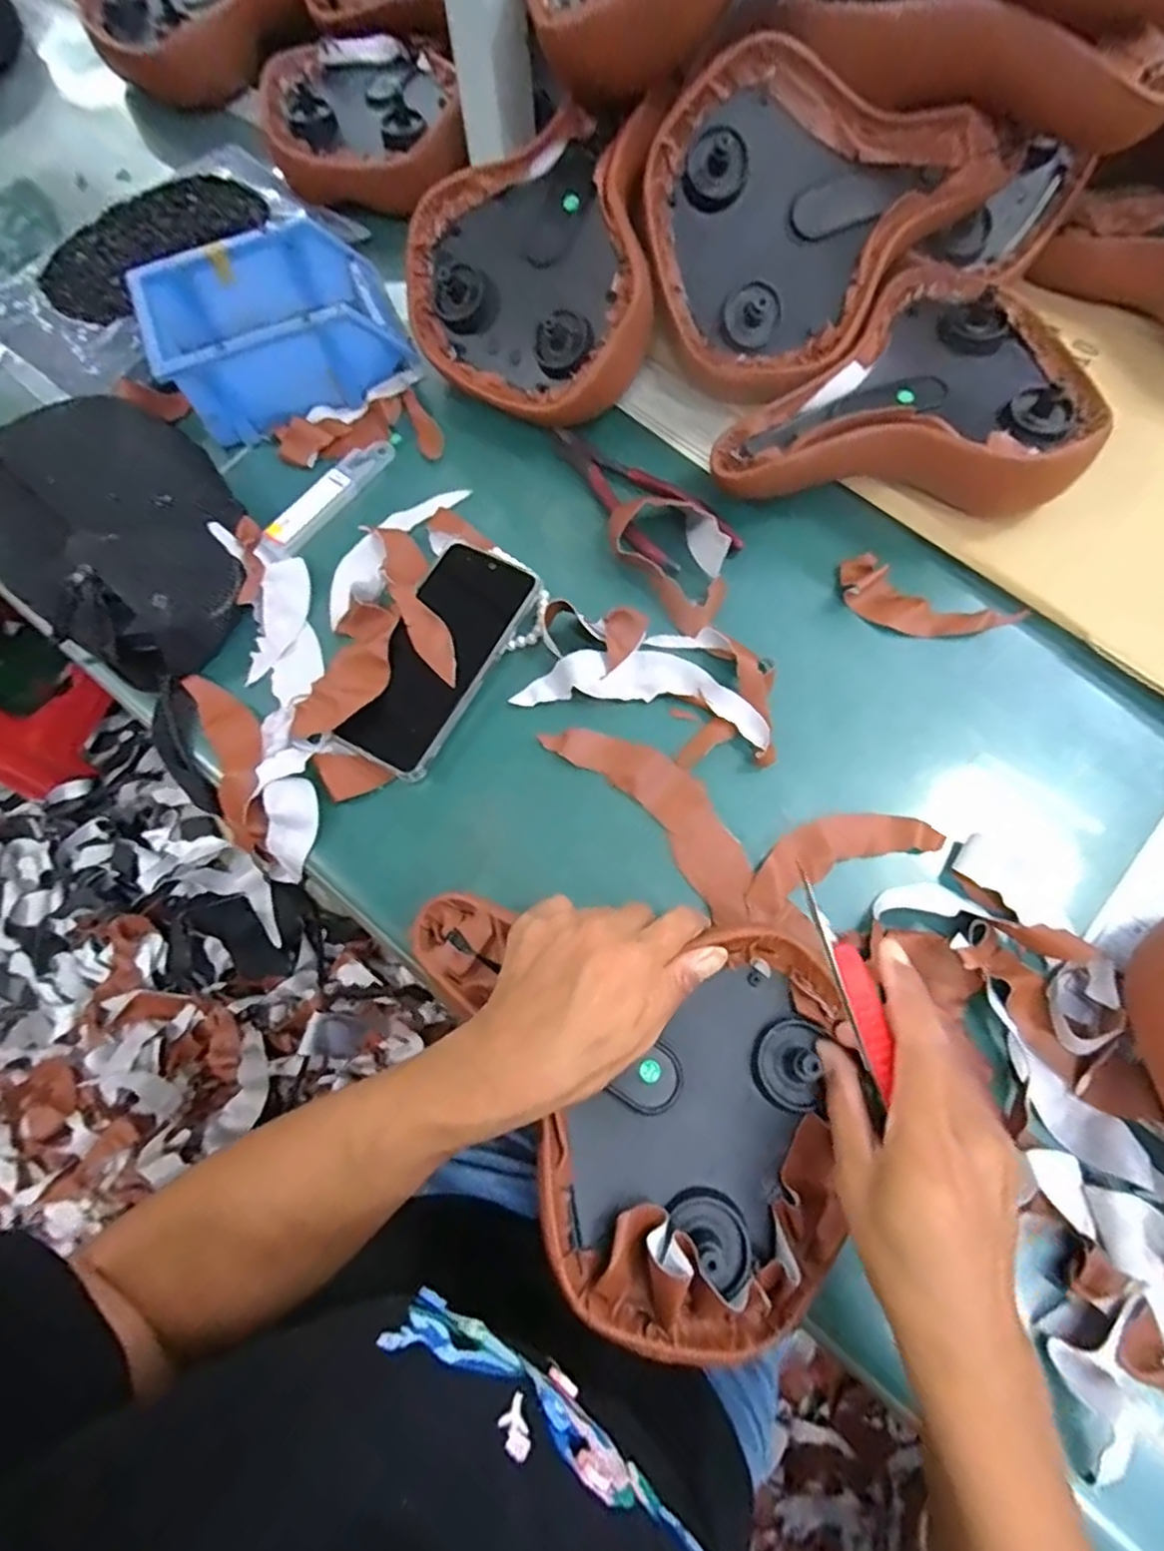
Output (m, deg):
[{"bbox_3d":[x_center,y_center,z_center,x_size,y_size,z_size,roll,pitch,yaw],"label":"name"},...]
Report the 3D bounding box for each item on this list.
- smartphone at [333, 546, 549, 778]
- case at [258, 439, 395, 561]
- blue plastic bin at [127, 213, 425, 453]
[{"bbox_3d":[-0.096,-0.080,0.440,0.072,0.016,0.163,28,75,8],"label":"smartphone"},{"bbox_3d":[-0.187,-0.207,0.491,0.030,0.007,0.127,37,77,12],"label":"case"},{"bbox_3d":[-0.233,-0.346,0.508,0.178,0.064,0.124,-23,73,-5],"label":"blue plastic bin"}]

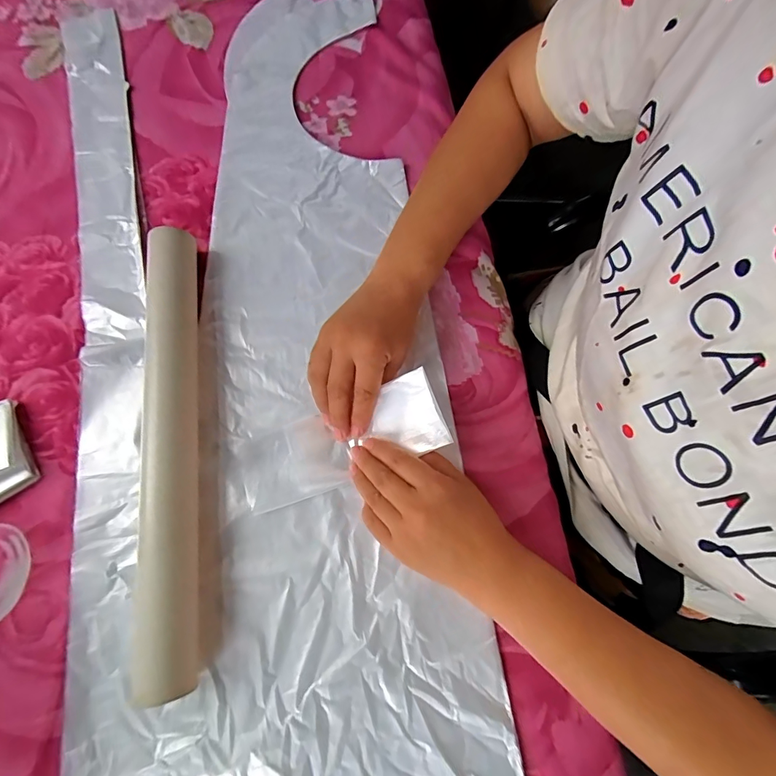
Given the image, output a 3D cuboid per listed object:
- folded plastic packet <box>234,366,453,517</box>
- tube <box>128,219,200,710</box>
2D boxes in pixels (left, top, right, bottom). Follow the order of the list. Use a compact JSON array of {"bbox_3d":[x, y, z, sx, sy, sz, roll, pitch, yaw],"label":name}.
[{"bbox_3d":[-0.038,0.044,0.328,0.166,0.025,0.061,-23,75,7],"label":"folded plastic packet"},{"bbox_3d":[-0.175,0.026,0.323,0.036,0.035,0.373,-8,74,-4],"label":"tube"}]

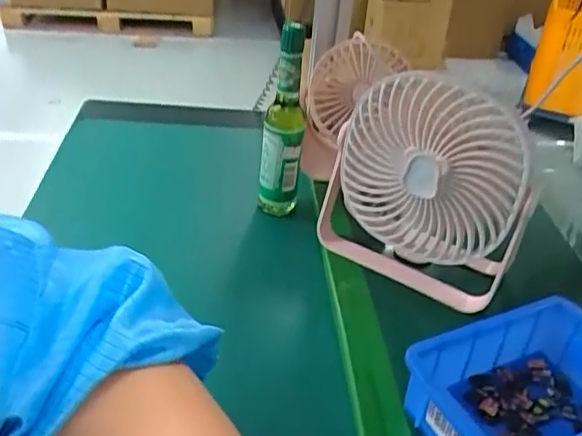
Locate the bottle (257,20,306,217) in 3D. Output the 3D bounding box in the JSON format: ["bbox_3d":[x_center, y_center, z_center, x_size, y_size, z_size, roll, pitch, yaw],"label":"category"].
[{"bbox_3d":[-0.007,-0.084,0.552,0.039,0.192,0.042,3,35,-5],"label":"bottle"}]

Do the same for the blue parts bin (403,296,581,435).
[{"bbox_3d":[0.156,0.114,0.375,0.149,0.050,0.096,-12,38,-23],"label":"blue parts bin"}]

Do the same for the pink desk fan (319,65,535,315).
[{"bbox_3d":[0.110,-0.029,0.482,0.169,0.176,0.064,20,37,20],"label":"pink desk fan"}]

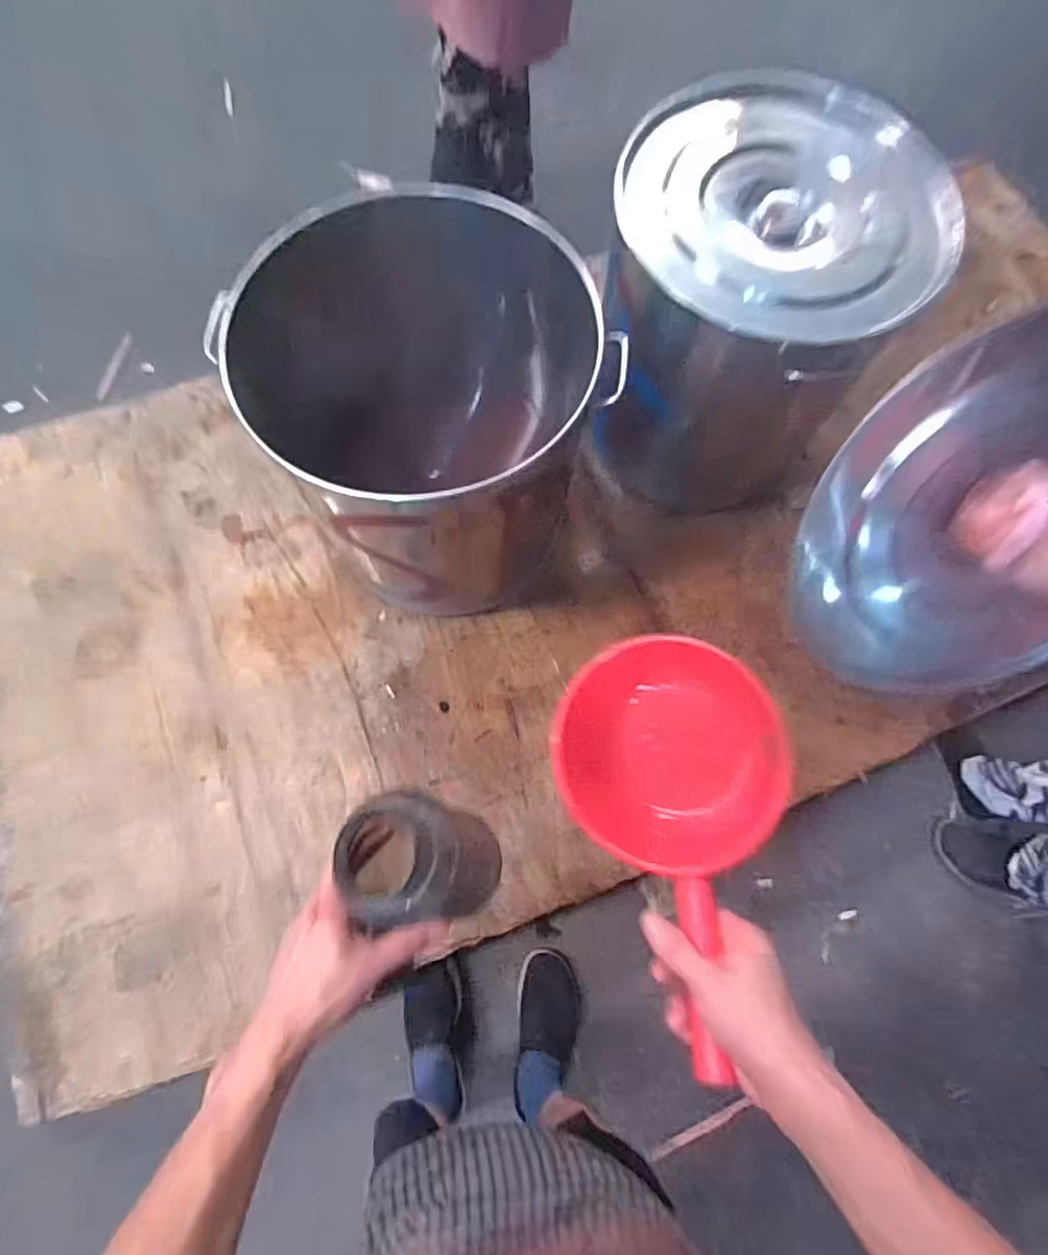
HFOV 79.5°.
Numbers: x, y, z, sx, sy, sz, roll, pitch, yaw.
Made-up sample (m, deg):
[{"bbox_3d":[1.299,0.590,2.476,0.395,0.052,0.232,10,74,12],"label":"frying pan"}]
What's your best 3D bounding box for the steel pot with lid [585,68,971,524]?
[{"bbox_3d":[0.346,-0.482,1.053,0.429,0.522,0.362,4,70,-4],"label":"steel pot with lid"}]

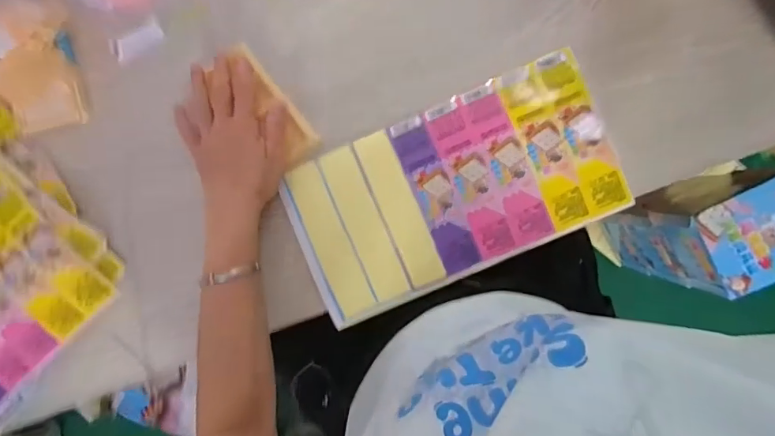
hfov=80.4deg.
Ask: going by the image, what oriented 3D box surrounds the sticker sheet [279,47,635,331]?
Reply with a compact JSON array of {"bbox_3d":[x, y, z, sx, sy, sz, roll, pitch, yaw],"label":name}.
[{"bbox_3d":[0.066,-0.029,0.469,0.321,0.013,0.166,-24,91,5],"label":"sticker sheet"}]

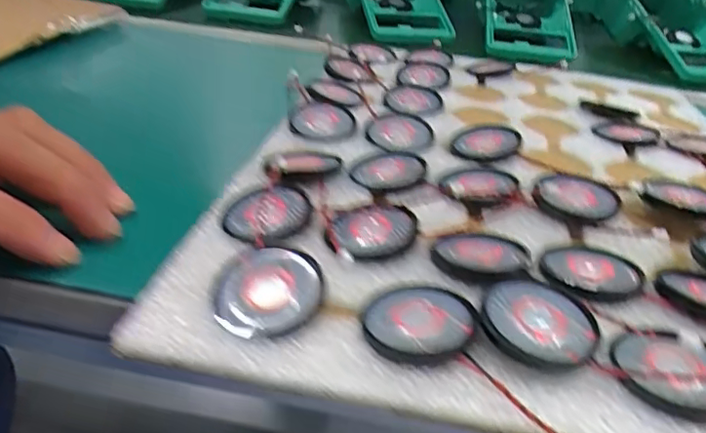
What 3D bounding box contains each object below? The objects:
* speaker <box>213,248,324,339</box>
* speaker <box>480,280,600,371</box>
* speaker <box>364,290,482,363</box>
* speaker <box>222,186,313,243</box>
[{"bbox_3d":[-0.026,0.023,0.167,0.031,0.004,0.033,3,46,1],"label":"speaker"},{"bbox_3d":[0.054,0.029,0.158,0.031,0.009,0.032,5,30,-3],"label":"speaker"},{"bbox_3d":[0.020,0.030,0.162,0.032,0.005,0.032,5,30,-3],"label":"speaker"},{"bbox_3d":[-0.031,-0.001,0.202,0.029,0.007,0.033,13,31,12],"label":"speaker"}]

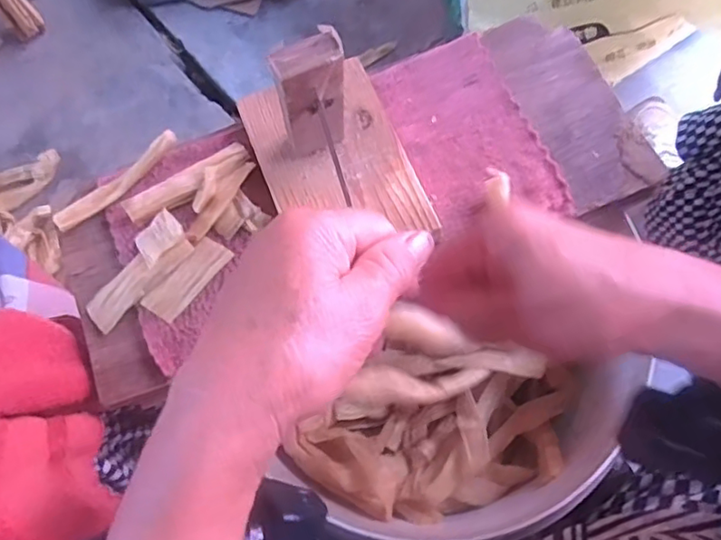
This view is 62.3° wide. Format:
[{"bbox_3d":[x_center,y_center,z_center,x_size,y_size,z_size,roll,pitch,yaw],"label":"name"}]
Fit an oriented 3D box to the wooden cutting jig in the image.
[{"bbox_3d":[-0.017,-0.082,0.339,0.090,0.108,0.135,-21,73,-5],"label":"wooden cutting jig"}]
· · · ·
Return all of the lines above without alteration, minus the pictures.

Output (m, deg):
[{"bbox_3d":[x_center,y_center,z_center,x_size,y_size,z_size,roll,pitch,yaw],"label":"name"},...]
Report the 3D bounding box for each item on this list.
- smartphone at [333, 546, 549, 778]
- case at [258, 439, 395, 561]
- blue plastic bin at [127, 213, 425, 453]
[{"bbox_3d":[-0.096,-0.080,0.440,0.072,0.016,0.163,28,75,8],"label":"smartphone"},{"bbox_3d":[-0.187,-0.207,0.491,0.030,0.007,0.127,37,77,12],"label":"case"},{"bbox_3d":[-0.233,-0.346,0.508,0.178,0.064,0.124,-23,73,-5],"label":"blue plastic bin"}]

Given the image, output a 3D cuboid per listed object:
- folded plastic packet <box>234,366,453,517</box>
- tube <box>128,219,200,710</box>
2D boxes in pixels (left, top, right, bottom). Follow the order of the list. Use a compact JSON array of {"bbox_3d":[x, y, z, sx, sy, sz, roll, pitch, yaw],"label":name}.
[{"bbox_3d":[-0.038,0.044,0.328,0.166,0.025,0.061,-23,75,7],"label":"folded plastic packet"},{"bbox_3d":[-0.175,0.026,0.323,0.036,0.035,0.373,-8,74,-4],"label":"tube"}]

Locate the bottle (257,20,306,217) in 3D. Output the 3D bounding box in the JSON format: ["bbox_3d":[x_center, y_center, z_center, x_size, y_size, z_size, roll, pitch, yaw],"label":"category"].
[{"bbox_3d":[-0.007,-0.084,0.552,0.039,0.192,0.042,3,35,-5],"label":"bottle"}]

Do the same for the blue parts bin (403,296,581,435).
[{"bbox_3d":[0.156,0.114,0.375,0.149,0.050,0.096,-12,38,-23],"label":"blue parts bin"}]

Do the same for the pink desk fan (319,65,535,315).
[{"bbox_3d":[0.110,-0.029,0.482,0.169,0.176,0.064,20,37,20],"label":"pink desk fan"}]

HFOV 79.5°.
Numbers: x, y, z, sx, sy, sz, roll, pitch, yaw.
Made-up sample (m, deg):
[{"bbox_3d":[1.299,0.590,2.476,0.395,0.052,0.232,10,74,12],"label":"frying pan"}]
What's your best 3D bounding box for the steel pot with lid [585,68,971,524]?
[{"bbox_3d":[0.346,-0.482,1.053,0.429,0.522,0.362,4,70,-4],"label":"steel pot with lid"}]

hfov=80.4deg.
Ask: going by the image, what oriented 3D box surrounds the sticker sheet [279,47,635,331]?
Reply with a compact JSON array of {"bbox_3d":[x, y, z, sx, sy, sz, roll, pitch, yaw],"label":name}.
[{"bbox_3d":[0.066,-0.029,0.469,0.321,0.013,0.166,-24,91,5],"label":"sticker sheet"}]

What 3D bounding box contains each object below? The objects:
* speaker <box>213,248,324,339</box>
* speaker <box>480,280,600,371</box>
* speaker <box>364,290,482,363</box>
* speaker <box>222,186,313,243</box>
[{"bbox_3d":[-0.026,0.023,0.167,0.031,0.004,0.033,3,46,1],"label":"speaker"},{"bbox_3d":[0.054,0.029,0.158,0.031,0.009,0.032,5,30,-3],"label":"speaker"},{"bbox_3d":[0.020,0.030,0.162,0.032,0.005,0.032,5,30,-3],"label":"speaker"},{"bbox_3d":[-0.031,-0.001,0.202,0.029,0.007,0.033,13,31,12],"label":"speaker"}]

This view is 62.3° wide. Format:
[{"bbox_3d":[x_center,y_center,z_center,x_size,y_size,z_size,roll,pitch,yaw],"label":"name"}]
Fit an oriented 3D box to the wooden cutting jig in the image.
[{"bbox_3d":[-0.017,-0.082,0.339,0.090,0.108,0.135,-21,73,-5],"label":"wooden cutting jig"}]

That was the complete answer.